North Vancouver resident Hannah Miller notched the game-winning shootout winner for the Olympic home team, helping China edge Japan 2-1 in preliminary round action Sunday, Feb. 6 at the 2022 Olympic Winter Games in Beijing.
Miller, whose Chinese name is Le Mi on the roster, qualified for the foreign squad under International Ice Hockey Federation's residency requirements. She joined the Chinese-owned KRS Vanke Rays in 2018. That team is now based in Russia.
Nevertheless, the game was an exciting one for the two rival Asian teams. In fact, it was the first Olympic matchup between China and Japan in 24 years, as women's hockey was first introduced to the Olympics at Nagano 1998, with the epic confrontation ending in a pulse-pounding shootout. This was also the first shootout to take place in women's ice hockey at Beijing 2022, featuring a tremendous display of goaltending skill from both Japan's Nana Fujimoto, who plays with the New York Riveters of the Premier Hockey Federation (PHF), and China's Kimberly Newell, known as Jiang Zhou in Chinese, who minds the crease for the University Princeton Tigers in Division I of the National Collegiate Athletic Association (NCAA). Through the first 16 minutes of play, a scoreless tie added to the intensity of the match, with both teams looking for a berth in the quarterfinals. Special teams factored in the game's first goal, with Rebekah Kolstad, or Beika Li, serving a penalty for an illegal hit and Ahana Kosoyamada capitalizing on Japan's powerplay to open the scoring, her first goal in Beijing, to make it 1-0 over China. Before the first period expired, Japan was back on the powerplay. Miller (Le Mi) went to the penalty box for an illegal hit and with less than two minutes to play, Newell (Jiang Zhou) stymied the Japanese offence, denying them the opportunity to add to their one-goal lead. Facing 13 shots from Japan in the second period, Newell's brilliance between the pipes was on full display. Certainly, her efforts were crucial on the penalty kill.

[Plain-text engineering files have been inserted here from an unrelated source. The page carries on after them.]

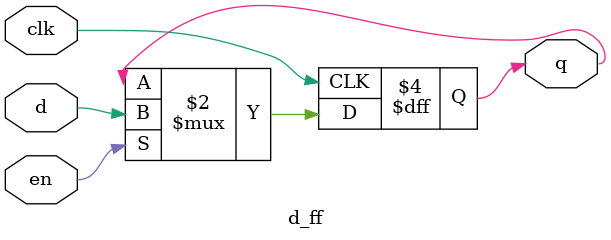
<source format=v>

`timescale 1ns / 1ps

module d_ff(
    input clk,          // system clock
    input d,            // data bit coming in
    input en,           // enable storing of data bit
    output reg q        // stored data bit
    );
    
    always @(posedge clk) begin
        if(en)
            q <= d;
    end
endmodule

</source>
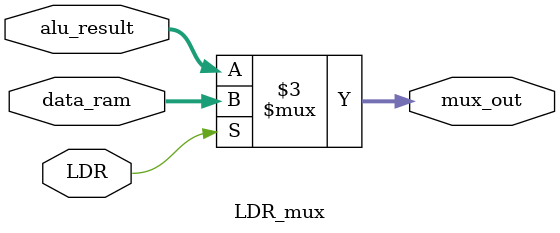
<source format=v>
module LDR_mux(LDR, mux_out,data_ram,alu_result);
input LDR;
input [31:0]data_ram, alu_result;
output reg [31:0] mux_out;

always @*
begin 
if (LDR)
mux_out=data_ram;
else 
mux_out=alu_result;
end
endmodule 

</source>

Rachel Llanes, or Ne Lin, who scored China's game-winning goal versus Denmark earlier in Group B action, found herself in the penalty box at 7:03 into the second period for an illegal hit, the team's third such call of the game. It became clear to the Chinese that they could not afford to give up more powerplay opportunities to the Japanese. Entering the third period, China seemed to build momentum, ready to tie the game. Maddie Woo, or Baozhen Hu on the home country's roster and one of 13 North Americans on Team China, supplied the heroics, scoring on Fujimoto at the 1:06 mark. The remainder of the period resulted in a scoreless drought, neither team able to grab three points from a win in regulation time. The scoreless trend continued in overtime. Although both teams combined for nine shots on net, the quality of the goaltending remained a key theme, meaning that a shootout would determine the victor in this intense rivalry.
Marking an exciting first in Beijing, with many of the early preliminary games of the tournament ending in lopsided scores, the first three rounds of the shootout resulted in save after save on both sides, again continuing the scoreless trend. With tension growing in each successive round, the fourth finally saw the game's heroines emerge for host team China, both offensively and in the net. Miller, or Le Mi, put it past Fujimoto, providing China with its first lead of the game. Newell, or Jiang Zhou, then stopped Haruka Toko, in the fourth round, following that up by blanking that shooter's sister. Ayaka Toko, in the fifth, stealing the win for the host country and marking a defining moment for the gregarious goaltender. Earning two points for the shootout win, China remained in third place in Group B, with five points overall. In spite of the loss, The Japanese gained one point, allowing them to remain in first place with seven points, clinching them a place in the quarterfinals, an exciting first for that country. Sandwiched in second place was the Czech Republic with six points, with the top three teams qualifying.